Fernando Antonio Slaibe Postali

The purpose of this paper is to investigate whether Brazilian municipalities are losing efficiency when collecting local taxes in response to oil windfalls. In particular…

Abstract

Purpose

The purpose of this paper is to investigate whether Brazilian municipalities are losing efficiency when collecting local taxes in response to oil windfalls.
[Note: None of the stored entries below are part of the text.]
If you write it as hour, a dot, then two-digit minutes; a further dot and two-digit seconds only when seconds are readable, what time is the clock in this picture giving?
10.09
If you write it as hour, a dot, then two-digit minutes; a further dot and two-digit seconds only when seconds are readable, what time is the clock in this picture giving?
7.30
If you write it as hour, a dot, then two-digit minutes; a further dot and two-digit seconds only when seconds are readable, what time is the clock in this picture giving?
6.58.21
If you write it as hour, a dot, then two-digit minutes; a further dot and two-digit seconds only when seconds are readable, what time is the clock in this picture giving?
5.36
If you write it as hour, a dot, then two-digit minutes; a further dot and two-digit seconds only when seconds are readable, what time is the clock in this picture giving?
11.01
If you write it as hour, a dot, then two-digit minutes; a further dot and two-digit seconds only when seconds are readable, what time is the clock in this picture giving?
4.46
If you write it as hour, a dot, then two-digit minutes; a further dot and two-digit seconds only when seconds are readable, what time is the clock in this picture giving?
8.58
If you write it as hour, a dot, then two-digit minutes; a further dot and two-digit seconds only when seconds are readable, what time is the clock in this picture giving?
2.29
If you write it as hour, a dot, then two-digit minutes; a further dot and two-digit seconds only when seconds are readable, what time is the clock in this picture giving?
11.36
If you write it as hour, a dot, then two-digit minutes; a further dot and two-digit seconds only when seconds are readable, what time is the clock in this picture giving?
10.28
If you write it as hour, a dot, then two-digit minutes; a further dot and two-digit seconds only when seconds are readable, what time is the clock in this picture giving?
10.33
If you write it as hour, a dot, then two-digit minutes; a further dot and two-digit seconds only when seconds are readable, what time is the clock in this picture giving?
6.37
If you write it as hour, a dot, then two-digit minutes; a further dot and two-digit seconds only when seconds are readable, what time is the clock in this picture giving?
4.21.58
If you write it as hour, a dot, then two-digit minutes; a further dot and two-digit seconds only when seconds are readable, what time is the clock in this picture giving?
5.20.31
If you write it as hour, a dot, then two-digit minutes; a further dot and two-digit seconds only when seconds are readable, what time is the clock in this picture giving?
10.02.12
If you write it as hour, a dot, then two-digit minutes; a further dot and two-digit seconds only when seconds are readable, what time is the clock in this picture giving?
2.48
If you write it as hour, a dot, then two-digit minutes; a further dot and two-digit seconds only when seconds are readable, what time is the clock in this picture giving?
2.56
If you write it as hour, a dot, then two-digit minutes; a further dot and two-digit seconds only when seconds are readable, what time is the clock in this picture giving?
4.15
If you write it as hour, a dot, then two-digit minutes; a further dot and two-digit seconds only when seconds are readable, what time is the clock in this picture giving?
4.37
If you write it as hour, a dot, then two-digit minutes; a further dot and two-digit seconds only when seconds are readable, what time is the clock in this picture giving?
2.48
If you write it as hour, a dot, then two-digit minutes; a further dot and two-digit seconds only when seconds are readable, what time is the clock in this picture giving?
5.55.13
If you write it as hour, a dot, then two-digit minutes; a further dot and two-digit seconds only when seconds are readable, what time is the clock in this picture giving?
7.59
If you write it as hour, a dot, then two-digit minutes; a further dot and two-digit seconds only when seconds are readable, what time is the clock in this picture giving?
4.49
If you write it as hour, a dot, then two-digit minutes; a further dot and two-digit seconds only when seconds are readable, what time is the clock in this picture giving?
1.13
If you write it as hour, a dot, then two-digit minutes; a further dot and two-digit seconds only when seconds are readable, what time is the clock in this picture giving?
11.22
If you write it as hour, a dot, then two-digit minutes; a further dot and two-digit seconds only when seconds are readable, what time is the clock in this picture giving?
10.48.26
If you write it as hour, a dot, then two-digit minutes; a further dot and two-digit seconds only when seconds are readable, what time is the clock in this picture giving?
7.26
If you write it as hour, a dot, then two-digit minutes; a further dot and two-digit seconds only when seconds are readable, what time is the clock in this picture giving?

In particular, the paper aims to analyze the hypothesis that these grants encourage the benefiting municipalities to collect taxes with excessive administrative costs.

Design/methodology/approach

The author estimate a stochastic cost frontier with fixed effects and investigate whether oil revenues impact on the efficiency scores.

Findings

The results reveal that the municipalities benefitting from oil revenues (royalties) reduce their efficiency in collecting taxes in response to such grants, which signals that they generate some type of X-inefficiency in municipal public management.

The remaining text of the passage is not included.